- [TASK TO COMPLETE]
Each line of the records containing "adversaire" is to be copied out and returned.

Extracted page text data
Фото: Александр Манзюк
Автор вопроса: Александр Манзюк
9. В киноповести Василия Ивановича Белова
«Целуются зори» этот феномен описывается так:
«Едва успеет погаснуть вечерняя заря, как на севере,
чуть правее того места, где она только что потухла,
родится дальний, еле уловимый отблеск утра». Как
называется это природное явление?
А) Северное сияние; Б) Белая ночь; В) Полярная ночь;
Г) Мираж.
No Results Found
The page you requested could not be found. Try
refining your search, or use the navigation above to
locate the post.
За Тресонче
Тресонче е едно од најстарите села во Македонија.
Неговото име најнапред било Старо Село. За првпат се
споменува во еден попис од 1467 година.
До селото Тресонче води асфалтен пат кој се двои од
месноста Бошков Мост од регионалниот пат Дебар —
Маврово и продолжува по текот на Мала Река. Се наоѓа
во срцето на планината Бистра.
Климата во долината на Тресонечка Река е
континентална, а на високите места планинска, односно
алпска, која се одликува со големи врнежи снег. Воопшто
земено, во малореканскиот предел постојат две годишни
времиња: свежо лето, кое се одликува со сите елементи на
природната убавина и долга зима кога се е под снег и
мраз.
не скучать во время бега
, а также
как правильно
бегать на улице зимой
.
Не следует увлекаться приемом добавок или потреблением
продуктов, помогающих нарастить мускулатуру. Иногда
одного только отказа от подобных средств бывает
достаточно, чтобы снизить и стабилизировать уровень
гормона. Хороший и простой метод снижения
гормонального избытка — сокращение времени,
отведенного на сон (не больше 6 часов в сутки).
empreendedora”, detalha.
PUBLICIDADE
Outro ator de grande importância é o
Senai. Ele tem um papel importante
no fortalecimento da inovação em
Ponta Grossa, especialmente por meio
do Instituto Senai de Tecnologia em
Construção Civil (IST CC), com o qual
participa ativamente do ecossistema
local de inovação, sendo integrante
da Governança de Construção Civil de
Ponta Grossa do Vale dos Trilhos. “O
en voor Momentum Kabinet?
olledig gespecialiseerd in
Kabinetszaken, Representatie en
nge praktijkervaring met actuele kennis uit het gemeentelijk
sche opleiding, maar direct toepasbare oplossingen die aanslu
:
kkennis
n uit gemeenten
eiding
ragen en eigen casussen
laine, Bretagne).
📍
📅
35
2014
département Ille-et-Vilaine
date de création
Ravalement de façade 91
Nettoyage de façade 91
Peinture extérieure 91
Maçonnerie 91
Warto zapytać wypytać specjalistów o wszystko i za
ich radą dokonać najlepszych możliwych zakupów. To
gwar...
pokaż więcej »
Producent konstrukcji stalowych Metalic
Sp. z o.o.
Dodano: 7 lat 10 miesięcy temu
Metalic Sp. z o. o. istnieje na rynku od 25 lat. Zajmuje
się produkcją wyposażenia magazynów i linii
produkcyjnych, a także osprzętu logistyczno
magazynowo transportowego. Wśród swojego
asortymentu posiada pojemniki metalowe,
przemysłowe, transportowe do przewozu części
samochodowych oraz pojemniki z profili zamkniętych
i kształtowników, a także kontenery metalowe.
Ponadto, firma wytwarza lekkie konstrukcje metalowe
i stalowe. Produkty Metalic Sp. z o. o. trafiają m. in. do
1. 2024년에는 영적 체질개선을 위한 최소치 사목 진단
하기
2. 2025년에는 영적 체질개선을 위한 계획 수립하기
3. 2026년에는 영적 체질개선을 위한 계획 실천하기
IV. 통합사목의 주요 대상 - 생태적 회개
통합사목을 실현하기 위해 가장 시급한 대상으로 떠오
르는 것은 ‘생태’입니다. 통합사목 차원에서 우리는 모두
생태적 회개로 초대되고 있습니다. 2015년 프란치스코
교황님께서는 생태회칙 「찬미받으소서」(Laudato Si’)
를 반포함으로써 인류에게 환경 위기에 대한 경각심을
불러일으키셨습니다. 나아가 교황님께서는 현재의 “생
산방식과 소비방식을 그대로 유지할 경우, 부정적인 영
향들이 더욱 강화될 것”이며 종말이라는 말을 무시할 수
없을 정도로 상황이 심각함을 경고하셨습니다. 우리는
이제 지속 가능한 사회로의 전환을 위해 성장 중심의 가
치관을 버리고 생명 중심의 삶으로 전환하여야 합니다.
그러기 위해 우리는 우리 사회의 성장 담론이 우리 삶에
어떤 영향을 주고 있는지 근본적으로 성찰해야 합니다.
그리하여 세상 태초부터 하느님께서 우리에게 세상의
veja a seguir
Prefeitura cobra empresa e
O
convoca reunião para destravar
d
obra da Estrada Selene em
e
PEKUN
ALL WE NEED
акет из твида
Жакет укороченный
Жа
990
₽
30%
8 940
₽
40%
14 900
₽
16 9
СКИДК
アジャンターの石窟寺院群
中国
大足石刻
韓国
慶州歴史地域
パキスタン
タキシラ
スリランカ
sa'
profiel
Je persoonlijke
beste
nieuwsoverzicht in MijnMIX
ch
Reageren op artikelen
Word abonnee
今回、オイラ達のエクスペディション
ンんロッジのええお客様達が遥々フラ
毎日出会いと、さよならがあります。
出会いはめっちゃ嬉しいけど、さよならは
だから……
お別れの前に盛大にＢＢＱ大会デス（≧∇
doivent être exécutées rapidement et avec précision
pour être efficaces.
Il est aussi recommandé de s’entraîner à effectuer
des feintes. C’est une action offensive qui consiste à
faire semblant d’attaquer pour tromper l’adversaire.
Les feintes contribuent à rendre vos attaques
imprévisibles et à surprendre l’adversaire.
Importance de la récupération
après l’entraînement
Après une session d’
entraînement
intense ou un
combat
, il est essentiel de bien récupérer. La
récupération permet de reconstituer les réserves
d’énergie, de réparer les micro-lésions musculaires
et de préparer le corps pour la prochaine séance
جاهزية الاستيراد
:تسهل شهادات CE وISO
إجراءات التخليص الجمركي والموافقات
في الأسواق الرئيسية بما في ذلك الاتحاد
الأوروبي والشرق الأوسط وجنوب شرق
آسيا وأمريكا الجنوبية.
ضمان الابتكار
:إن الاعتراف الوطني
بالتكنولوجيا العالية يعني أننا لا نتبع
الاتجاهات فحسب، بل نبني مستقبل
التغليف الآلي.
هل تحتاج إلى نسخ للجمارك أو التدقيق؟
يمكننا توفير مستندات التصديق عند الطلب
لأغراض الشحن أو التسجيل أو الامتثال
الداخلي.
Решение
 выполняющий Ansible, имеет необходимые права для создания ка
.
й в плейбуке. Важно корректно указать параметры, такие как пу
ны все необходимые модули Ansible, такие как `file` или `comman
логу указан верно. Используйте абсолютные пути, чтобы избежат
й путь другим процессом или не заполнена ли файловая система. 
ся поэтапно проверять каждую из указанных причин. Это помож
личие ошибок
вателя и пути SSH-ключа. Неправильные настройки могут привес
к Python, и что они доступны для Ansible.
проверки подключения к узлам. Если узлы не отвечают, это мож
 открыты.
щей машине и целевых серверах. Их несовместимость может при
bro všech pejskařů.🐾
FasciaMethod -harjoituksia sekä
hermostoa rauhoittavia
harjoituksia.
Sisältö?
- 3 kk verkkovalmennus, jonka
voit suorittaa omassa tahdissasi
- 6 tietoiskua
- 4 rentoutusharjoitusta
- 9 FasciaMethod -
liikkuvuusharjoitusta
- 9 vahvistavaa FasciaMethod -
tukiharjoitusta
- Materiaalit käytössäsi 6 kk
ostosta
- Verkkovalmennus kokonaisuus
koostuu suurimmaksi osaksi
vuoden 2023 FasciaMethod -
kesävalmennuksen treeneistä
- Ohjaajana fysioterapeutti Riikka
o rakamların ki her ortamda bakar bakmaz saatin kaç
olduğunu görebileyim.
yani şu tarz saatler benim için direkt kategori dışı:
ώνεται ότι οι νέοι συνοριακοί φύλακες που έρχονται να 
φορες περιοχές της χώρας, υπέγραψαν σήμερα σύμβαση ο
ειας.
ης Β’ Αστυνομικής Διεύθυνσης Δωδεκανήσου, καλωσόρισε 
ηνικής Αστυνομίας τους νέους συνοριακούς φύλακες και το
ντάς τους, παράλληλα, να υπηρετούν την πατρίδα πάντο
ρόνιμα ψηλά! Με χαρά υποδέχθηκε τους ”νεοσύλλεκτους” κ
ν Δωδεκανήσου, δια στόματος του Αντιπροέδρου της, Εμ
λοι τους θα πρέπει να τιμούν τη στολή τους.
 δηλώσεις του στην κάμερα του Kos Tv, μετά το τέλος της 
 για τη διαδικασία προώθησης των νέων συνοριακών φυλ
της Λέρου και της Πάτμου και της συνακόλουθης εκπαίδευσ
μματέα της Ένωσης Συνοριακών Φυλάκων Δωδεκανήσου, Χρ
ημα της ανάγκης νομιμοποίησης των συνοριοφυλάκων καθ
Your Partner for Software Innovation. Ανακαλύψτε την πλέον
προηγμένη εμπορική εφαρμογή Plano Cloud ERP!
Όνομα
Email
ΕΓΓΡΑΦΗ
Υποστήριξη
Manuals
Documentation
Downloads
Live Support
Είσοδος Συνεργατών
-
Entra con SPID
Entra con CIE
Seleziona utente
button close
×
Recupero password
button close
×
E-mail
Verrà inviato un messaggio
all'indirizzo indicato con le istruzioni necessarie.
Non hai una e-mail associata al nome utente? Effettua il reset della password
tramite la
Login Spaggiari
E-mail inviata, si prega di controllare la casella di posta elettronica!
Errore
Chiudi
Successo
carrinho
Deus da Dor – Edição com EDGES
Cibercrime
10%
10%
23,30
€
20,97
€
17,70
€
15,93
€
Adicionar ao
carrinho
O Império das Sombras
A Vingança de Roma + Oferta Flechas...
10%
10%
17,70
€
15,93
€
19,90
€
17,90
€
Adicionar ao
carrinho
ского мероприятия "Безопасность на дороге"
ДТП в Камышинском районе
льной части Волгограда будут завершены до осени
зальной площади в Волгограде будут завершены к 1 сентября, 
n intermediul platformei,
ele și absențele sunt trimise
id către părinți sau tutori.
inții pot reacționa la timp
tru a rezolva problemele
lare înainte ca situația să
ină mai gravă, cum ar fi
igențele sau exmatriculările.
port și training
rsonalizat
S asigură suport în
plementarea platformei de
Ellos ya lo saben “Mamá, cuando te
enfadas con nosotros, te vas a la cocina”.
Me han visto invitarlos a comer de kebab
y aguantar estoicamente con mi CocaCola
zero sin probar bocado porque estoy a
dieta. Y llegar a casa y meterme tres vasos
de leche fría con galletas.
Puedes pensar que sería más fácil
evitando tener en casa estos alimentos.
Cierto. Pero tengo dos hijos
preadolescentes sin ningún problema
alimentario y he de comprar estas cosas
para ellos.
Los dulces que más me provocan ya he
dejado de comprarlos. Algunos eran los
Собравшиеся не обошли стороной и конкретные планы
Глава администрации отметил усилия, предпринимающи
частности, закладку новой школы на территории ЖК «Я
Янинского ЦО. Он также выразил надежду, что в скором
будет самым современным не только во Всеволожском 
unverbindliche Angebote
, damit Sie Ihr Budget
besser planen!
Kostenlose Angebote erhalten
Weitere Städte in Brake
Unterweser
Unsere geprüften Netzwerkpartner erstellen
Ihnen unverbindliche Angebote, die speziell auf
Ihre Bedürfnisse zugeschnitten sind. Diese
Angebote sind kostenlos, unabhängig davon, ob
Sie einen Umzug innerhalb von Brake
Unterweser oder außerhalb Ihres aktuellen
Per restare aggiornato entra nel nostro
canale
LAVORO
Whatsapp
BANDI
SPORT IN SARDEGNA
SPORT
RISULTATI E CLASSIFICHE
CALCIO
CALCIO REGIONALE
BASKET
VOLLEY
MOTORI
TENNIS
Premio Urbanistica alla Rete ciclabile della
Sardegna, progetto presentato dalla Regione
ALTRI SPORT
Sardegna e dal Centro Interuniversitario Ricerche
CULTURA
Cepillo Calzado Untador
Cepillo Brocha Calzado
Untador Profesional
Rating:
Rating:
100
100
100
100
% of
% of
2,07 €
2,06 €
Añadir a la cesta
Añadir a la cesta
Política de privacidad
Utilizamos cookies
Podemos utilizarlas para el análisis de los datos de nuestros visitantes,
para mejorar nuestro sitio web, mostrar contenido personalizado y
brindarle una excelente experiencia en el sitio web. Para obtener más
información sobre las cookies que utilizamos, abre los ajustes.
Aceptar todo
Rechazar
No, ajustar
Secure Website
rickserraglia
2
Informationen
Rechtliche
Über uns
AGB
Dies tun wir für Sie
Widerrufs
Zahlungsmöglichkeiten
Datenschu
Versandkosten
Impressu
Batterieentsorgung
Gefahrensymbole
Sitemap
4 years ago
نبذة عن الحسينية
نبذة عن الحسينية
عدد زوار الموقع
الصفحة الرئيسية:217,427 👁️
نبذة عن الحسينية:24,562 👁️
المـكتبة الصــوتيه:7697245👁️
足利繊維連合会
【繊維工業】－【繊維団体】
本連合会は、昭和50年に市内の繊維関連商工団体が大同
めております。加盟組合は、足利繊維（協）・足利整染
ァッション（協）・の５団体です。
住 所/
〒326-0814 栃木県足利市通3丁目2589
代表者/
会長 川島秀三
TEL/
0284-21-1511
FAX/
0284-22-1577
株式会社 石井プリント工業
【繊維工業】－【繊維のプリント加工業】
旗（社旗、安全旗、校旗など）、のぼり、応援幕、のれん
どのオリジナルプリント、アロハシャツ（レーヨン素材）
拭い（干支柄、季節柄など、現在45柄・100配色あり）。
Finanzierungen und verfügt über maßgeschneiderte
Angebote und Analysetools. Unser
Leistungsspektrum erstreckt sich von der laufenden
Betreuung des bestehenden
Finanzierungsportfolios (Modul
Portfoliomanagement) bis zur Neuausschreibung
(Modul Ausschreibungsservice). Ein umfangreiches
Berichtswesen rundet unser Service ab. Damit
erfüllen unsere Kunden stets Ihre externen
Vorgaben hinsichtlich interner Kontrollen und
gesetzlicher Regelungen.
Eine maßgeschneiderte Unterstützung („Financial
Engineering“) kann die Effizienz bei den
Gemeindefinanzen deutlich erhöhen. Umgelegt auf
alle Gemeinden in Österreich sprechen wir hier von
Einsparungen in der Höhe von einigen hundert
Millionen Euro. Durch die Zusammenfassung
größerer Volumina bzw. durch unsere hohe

- [RESULT FOR THIS TASK]
faire semblant d’attaquer pour tromper l’adversaire.
imprévisibles et à surprendre l’adversaire.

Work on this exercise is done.